All sorts of activity ensued. The bed was raised, contraptions were wheeled into the labor suite, we were all told to get back.

Meanwhile, I swear I'm not making this up, everyone is praising Melissa for incredible endurance with all of the pain. Which, I am sure, was very light at the time but hey, according to Dr. Quack Harrison, she was dilated a full nine so those pains had to be more severe than Melissa's response would indicate.

The nurse told Melissa she should not get an epidural now, what with birth so imminent. The entire ward was abuzz that this woman was singing Christmas carols minutes before giving birth. Melissa's OB was called. The inducement medicine was slowed down to practically nothing.

Now you need to know that moi was sitting on the couch and wondering just what the hell was going on. I am not a doctor, not a nurse, not anything medical though I did work at a hospital for five years doing payroll. But none of these associations mattered because Patty, NO WAY WAS MELISSA ABOUT TO SHOVE A BABY OUT OF THE BIRTH CANAL BECAUSE I AM A WOMAN AND I FRIGGING KNEW BETTER!

Of course there was great rejoicing all about with Mike and his mother cell-phoning everyone that the baby was about to be born and they praised Melissa for her birthing fortitude.

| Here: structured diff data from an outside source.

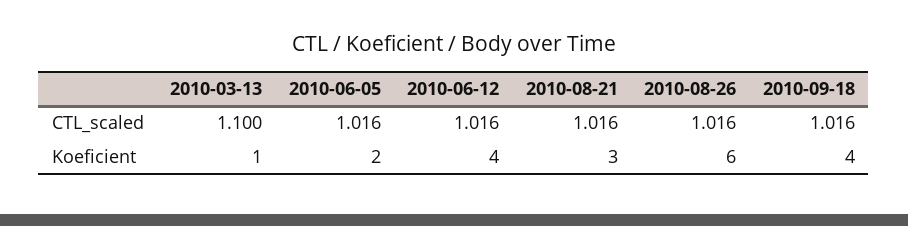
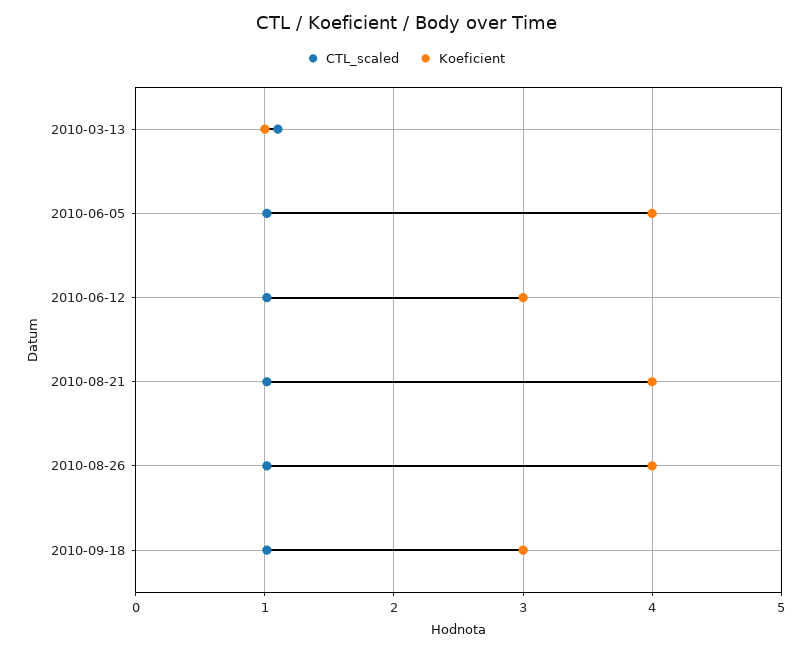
  {
    "CTL_scaled": {
      "2010-03-13": 1.1,
      "2010-06-05": 1.016,
      "2010-06-12": 1.016,
      "2010-08-21": 1.016,
      "2010-08-26": 1.016,
      "2010-09-18": 1.016
    },
    "Koeficient": {
      "2010-03-13": 1,
-     "2010-06-05": 2,
+     "2010-06-05": 4,
-     "2010-06-12": 4,
+     "2010-06-12": 3,
-     "2010-08-21": 3,
+     "2010-08-21": 4,
-     "2010-08-26": 6,
+     "2010-08-26": 4,
-     "2010-09-18": 4
+     "2010-09-18": 3
    }
  }

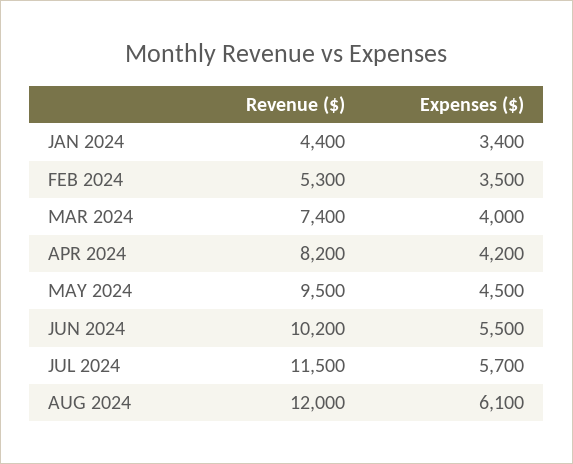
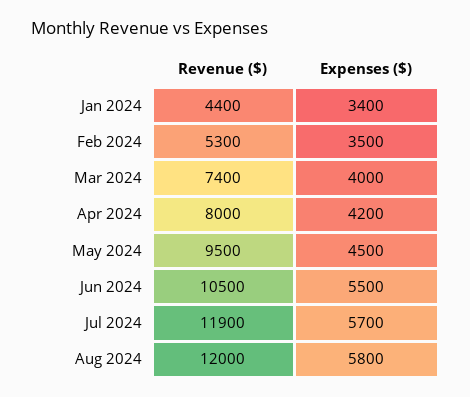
  {
    "Revenue ($)": {
      "JAN 2024": 4400,
      "FEB 2024": 5300,
      "MAR 2024": 7400,
-     "APR 2024": 8200,
+     "APR 2024": 8000,
      "MAY 2024": 9500,
-     "JUN 2024": 10200,
+     "JUN 2024": 10500,
-     "JUL 2024": 11500,
+     "JUL 2024": 11900,
      "AUG 2024": 12000
    },
    "Expenses ($)": {
      "JAN 2024": 3400,
      "FEB 2024": 3500,
      "MAR 2024": 4000,
      "APR 2024": 4200,
      "MAY 2024": 4500,
      "JUN 2024": 5500,
      "JUL 2024": 5700,
-     "AUG 2024": 6100
+     "AUG 2024": 5800
    }
  }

Myself, Patty, was still sitting there not believing a single word of any of this. No mind the nurses all rolling stuff in and out, no mind the gloves being snapped on all medical personnel hands, no mind the raising of the stirrups and the addition of some sort of thing to Melissa's bed, I suppose to catch the baby as it slipped out.

I might add that my daughter, Melissa Marie Colgin, has always been a child with an abnormal interest in all things medical and I'll tell you true, by me she's a freaking hypochondriac. She was as a teenager and she is now as an adult. Let the handsome news anchors talk about a new flu on the loose and Melissa will call me up, sure that she has it. I joke with her about it and frankly, she makes fun of herself a bit as well. "You know how I am , Mom," she would say. "I worry about everything, I always think I have it."

And this child was about to give birth without one single painful grunt? While singing Christmas carols? I was not the vaunted Dr. Quack Harrison but I was Melissa's mother and a woman who had, at least once, given birth. So I sat quiet and shut my big mouth hole. I would believe this when I saw it.

Within the hour Melissa's own OB showed up, having been summoned frantically by the hospital personnel. By the monitor, Melissa's contractions had completely stopped, no doubt due to the stoppage of the inducement medication.

Her OB skipped into the room, positioned Melissa into position for dilation assessment, felt all around whatever the hell they feel down there, snapped her gloves off, and made her pronouncement.

"She is only dilated TWO centimeters."

Not that I was surprised or anything.

Kaitlyn was born some six hours later and Patty, Melissa was screaming big ones, declaring that death was imminent, and cursing Mike and all medical personnel within ear shot.

Exactly how a woman gives birth, go to hell.

Anyway, I just had to share this with you because the memory of it will always stay with me.

They should have just asked me who didn't believe a word of it.